Exercise text:
Preventing Sexual Violence in Conflict
The Foreign Secretary has announced that the UK will hold a global summit on preventing sexual violence in conflict in June 2014.
The Foreign Secretary William Hague said:
Mr Speaker, with permission I will update the House on the Government’s initiative on Preventing Sexual Violence in Conflict.
This issue is not about politics, but about our common humanity; and it is not enough to be united in condemnation of it, unless we are united in action against it.
It was only when the true horror of slavery came to light in the 18th century that our nation acted against it. In our time we have come to understand the true horror of warzone sexual violence in Bosnia, Rwanda, Colombia, Somalia and many other nations, including Syria.
I will never forget meeting young women in a hospital in Goma so damaged by rape that they required surgery; or the woman in a refugee camp there who said they were being “raped like animals”; or male survivors in Sarajevo, who twenty years on still live lives shattered by trauma; or meeting women in refugee camps in Darfur who were raped collecting firewood. What they all had in common was that, unjustly, they bore the stigma and shame and loneliness, while their attackers walked free and unpunished.
This is rape used as a tactic or weapon of war; to terrorise, to humiliate and to ethnically cleanse. It destroys lives, fuels conflict, creates refugees, and is often a tragic link in a chain of human rights abuses – from sexual slavery, to forced marriage and human trafficking. Sexual violence affects men and boys as well as women and girls. It undermines reconciliation, and traps survivors in conflict, poverty and insecurity. Preventing it is a moral cause for our generation.
Our goal must be to end the use of rape as a weapon of war; no longer treating it as an inevitable consequence of conflict but a crime that can be stopped. We need to put perpetrators behind bars and restore dignity to the survivors, who are often rejected by their families, suffer illness, lack proper housing, are not employed, do not have access to education, and struggle to survive.
Ending warzone rape is the aim of the initiative I launched eighteen months ago, with Special Envoy of the High Commissioner for Refugees Angelina Jolie. I pay tribute to her for helping us to galvanise world opinion.
In April, during our Presidency the G8 adopted an historic Declaration promising to eradicate sexual violence in conflict.
In June, I chaired the meeting of the UN Security Council that unanimously adopted Resolution 2106: its first resolution on sexual violence in three years. Co-sponsored by an unprecedented 46 nations it strengthened the UN’s capabilities.
In September, during and after the UN General Assembly, we put forward a new Declaration of Commitment to End Sexual Violence in Conflict, which has been endorsed by 137 countries, over two thirds of all the members of the United Nations.

Problem A:
In the statement on preventing sexual violence in conflict, how many countries have endorsed the Declaration of Commitment to End Sexual Violence in Conflict?
Problem B:
Reproduce word for word the part of the statement on preventing sexual violence in conflict that starts at the words "In June, I chaired" and ends after the words "the United Nations.".
Rely only on the text to answer.

[Records from a data source]
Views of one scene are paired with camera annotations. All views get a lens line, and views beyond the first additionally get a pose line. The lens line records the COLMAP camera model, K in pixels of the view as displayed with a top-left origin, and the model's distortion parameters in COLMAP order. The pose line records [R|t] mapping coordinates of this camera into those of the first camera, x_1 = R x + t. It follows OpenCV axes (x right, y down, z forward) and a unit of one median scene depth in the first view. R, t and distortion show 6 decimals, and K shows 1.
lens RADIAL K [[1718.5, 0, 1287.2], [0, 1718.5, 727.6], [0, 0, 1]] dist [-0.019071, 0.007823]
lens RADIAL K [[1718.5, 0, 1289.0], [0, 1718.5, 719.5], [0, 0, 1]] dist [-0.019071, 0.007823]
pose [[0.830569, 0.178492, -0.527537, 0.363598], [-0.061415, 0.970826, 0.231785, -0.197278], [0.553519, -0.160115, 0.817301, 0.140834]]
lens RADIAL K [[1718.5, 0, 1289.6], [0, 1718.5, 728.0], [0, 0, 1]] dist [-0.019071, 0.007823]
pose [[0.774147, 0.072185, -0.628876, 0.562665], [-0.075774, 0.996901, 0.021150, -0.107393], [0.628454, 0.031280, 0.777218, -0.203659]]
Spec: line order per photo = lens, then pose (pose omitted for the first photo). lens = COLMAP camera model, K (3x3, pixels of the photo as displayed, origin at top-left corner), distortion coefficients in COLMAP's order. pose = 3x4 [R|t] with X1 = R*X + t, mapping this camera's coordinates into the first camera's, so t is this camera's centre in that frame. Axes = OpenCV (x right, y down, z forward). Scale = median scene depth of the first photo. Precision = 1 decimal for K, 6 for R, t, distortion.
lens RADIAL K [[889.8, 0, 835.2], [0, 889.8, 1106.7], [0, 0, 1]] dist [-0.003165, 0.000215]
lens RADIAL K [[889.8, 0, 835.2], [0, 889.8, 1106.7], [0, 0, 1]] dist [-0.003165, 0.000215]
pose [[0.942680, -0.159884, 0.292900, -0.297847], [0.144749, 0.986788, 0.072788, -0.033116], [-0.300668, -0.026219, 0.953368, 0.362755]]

Output A:
137 countries.

Output B:
In June, I chaired the meeting of the UN Security Council that unanimously adopted Resolution 2106: its first resolution on sexual violence in three years. Co-sponsored by an unprecedented 46 nations it strengthened the UN’s capabilities.
In September, during and after the UN General Assembly, we put forward a new Declaration of Commitment to End Sexual Violence in Conflict, which has been endorsed by 137 countries, over two thirds of all the members of the United Nations.